## What you should do
Reproduce word for word the lines of the material that run from its first line through the line containing "DVR7816S-U 16 Channel H.264/MJPEG Real Time", with both of those lines included.

Extracted page text
=-=-=
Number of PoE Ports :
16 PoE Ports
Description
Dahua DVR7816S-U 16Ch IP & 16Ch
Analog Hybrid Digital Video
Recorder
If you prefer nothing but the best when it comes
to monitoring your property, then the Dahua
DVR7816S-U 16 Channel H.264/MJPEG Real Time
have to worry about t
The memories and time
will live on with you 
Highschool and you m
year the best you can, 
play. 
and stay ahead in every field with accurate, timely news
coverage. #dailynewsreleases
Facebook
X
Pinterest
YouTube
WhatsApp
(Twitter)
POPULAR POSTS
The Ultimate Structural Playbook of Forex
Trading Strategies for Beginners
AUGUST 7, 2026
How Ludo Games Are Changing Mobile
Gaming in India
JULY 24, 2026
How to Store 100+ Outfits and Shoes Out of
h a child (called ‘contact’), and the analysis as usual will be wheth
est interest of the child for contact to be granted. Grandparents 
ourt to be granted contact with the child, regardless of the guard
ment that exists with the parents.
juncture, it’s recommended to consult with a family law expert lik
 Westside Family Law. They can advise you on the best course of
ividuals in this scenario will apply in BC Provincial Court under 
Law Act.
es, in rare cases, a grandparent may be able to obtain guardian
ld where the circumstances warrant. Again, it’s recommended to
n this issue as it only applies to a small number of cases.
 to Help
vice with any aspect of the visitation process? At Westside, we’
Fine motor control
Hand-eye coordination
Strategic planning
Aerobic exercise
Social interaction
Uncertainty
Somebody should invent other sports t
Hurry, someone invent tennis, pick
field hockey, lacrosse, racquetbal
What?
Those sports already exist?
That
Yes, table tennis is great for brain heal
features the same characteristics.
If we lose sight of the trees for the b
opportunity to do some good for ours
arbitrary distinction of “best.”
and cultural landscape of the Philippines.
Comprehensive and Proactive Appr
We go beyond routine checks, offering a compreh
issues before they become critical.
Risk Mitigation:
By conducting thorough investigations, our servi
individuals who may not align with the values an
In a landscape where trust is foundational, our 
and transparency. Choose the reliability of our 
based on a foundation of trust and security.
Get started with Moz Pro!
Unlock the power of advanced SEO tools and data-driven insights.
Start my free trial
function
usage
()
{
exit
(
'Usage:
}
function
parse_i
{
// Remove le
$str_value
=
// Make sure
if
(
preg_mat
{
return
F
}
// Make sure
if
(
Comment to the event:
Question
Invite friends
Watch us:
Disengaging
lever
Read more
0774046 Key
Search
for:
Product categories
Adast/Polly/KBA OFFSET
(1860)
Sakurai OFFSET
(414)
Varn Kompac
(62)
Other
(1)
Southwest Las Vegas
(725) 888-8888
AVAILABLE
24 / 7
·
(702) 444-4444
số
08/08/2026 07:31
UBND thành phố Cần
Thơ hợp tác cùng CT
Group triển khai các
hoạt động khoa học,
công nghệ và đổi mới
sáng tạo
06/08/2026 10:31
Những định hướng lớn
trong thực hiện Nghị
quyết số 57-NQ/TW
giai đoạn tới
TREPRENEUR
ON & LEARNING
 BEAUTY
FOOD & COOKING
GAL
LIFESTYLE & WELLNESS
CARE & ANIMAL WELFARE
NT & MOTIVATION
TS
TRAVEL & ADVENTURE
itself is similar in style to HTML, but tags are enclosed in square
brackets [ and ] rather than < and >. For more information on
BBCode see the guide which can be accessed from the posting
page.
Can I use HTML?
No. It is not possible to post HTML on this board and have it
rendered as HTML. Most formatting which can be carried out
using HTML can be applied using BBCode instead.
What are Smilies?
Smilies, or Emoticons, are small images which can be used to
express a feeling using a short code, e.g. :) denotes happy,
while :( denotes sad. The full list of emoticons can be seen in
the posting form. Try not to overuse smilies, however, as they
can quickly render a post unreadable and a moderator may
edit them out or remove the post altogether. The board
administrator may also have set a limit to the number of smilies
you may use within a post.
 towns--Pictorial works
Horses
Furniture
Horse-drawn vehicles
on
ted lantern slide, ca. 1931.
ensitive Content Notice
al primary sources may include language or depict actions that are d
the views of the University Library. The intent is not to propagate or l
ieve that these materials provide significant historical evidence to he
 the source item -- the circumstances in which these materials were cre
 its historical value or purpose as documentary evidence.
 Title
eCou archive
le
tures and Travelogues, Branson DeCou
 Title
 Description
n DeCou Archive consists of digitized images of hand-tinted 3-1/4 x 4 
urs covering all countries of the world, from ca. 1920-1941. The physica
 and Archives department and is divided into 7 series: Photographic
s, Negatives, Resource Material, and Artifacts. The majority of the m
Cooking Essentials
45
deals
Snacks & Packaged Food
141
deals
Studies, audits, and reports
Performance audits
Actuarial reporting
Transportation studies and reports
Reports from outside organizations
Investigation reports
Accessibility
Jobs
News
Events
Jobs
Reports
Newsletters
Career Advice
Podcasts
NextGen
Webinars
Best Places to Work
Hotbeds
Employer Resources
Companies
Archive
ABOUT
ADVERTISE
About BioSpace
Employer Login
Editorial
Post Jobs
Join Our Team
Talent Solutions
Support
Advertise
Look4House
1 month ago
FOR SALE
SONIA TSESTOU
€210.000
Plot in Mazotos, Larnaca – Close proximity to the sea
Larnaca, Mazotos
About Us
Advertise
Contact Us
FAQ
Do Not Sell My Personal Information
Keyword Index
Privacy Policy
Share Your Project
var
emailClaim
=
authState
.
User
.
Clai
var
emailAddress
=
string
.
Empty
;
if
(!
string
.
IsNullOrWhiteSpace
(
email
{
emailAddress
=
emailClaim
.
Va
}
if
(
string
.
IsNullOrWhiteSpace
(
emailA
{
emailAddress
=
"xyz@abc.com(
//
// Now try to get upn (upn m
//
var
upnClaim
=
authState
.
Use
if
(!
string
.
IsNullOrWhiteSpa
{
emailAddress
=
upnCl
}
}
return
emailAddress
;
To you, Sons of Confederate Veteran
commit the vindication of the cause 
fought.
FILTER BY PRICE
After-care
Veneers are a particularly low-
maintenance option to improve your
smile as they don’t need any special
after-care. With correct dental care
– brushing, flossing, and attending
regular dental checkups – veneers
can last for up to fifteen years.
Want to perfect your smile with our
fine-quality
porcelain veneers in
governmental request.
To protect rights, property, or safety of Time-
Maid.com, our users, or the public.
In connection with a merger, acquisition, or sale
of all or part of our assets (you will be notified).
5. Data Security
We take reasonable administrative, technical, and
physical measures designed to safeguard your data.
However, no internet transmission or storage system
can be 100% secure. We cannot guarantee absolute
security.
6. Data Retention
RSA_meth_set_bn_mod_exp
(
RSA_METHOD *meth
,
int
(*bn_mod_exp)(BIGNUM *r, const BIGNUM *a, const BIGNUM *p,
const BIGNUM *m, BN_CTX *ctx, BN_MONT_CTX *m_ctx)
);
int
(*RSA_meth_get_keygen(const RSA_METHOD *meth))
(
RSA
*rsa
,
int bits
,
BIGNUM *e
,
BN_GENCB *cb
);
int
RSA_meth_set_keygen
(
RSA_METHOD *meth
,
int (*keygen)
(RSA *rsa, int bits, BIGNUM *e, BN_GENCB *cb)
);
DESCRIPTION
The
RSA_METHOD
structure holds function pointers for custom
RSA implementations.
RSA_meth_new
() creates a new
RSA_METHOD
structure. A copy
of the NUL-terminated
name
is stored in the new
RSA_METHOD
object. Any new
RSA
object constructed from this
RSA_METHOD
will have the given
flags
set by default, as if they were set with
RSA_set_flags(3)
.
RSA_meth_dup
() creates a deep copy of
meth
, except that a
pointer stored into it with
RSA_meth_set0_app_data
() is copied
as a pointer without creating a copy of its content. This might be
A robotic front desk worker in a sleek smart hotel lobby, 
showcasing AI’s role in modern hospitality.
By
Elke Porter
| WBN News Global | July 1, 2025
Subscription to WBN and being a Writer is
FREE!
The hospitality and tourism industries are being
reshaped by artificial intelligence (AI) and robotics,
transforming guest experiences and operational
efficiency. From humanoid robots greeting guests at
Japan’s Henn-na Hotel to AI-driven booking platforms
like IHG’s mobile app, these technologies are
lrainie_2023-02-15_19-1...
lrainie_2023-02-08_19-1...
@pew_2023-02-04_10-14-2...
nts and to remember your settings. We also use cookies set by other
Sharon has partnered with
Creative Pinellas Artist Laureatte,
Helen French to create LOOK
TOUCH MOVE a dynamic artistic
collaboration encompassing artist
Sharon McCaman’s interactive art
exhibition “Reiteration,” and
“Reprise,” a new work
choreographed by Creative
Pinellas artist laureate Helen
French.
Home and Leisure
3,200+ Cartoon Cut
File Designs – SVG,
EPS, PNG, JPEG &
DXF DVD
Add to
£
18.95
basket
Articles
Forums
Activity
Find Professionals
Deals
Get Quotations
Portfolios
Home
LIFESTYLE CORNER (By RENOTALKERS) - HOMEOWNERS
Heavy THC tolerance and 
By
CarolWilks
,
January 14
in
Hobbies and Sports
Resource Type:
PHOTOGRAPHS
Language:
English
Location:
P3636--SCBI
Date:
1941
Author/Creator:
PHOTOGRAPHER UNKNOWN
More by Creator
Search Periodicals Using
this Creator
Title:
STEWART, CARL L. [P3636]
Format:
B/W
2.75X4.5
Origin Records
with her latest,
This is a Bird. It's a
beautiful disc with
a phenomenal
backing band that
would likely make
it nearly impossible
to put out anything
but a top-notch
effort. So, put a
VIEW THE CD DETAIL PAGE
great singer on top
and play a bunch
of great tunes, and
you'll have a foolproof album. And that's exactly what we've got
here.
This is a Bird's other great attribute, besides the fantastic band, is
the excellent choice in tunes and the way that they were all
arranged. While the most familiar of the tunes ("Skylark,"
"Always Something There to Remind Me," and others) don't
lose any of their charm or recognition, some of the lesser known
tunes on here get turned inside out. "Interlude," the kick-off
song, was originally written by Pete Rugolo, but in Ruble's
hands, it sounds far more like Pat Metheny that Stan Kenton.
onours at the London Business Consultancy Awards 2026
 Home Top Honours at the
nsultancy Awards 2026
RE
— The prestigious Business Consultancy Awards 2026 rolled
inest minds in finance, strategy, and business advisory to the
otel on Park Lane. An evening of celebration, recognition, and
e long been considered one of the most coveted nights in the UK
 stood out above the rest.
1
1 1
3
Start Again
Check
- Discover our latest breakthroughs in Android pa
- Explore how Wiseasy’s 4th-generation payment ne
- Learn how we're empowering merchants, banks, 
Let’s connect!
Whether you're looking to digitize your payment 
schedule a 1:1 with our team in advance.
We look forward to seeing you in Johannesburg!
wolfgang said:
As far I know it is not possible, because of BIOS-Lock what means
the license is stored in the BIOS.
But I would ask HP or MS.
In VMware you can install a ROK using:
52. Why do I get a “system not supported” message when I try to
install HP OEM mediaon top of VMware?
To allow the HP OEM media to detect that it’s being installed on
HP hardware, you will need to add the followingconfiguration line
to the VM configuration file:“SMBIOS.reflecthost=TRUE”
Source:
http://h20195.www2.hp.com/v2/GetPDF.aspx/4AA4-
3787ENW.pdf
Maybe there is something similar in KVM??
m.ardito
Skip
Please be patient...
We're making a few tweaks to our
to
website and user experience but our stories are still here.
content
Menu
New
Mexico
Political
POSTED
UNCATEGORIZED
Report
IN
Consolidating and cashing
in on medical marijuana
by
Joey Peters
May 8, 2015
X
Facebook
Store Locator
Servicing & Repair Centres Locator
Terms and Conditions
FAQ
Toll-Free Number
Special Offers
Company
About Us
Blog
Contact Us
=-=-=
## Solution to the problem
Number of PoE Ports :
16 PoE Ports
Description
Dahua DVR7816S-U 16Ch IP & 16Ch
Analog Hybrid Digital Video
Recorder
If you prefer nothing but the best when it comes
to monitoring your property, then the Dahua
DVR7816S-U 16 Channel H.264/MJPEG Real Time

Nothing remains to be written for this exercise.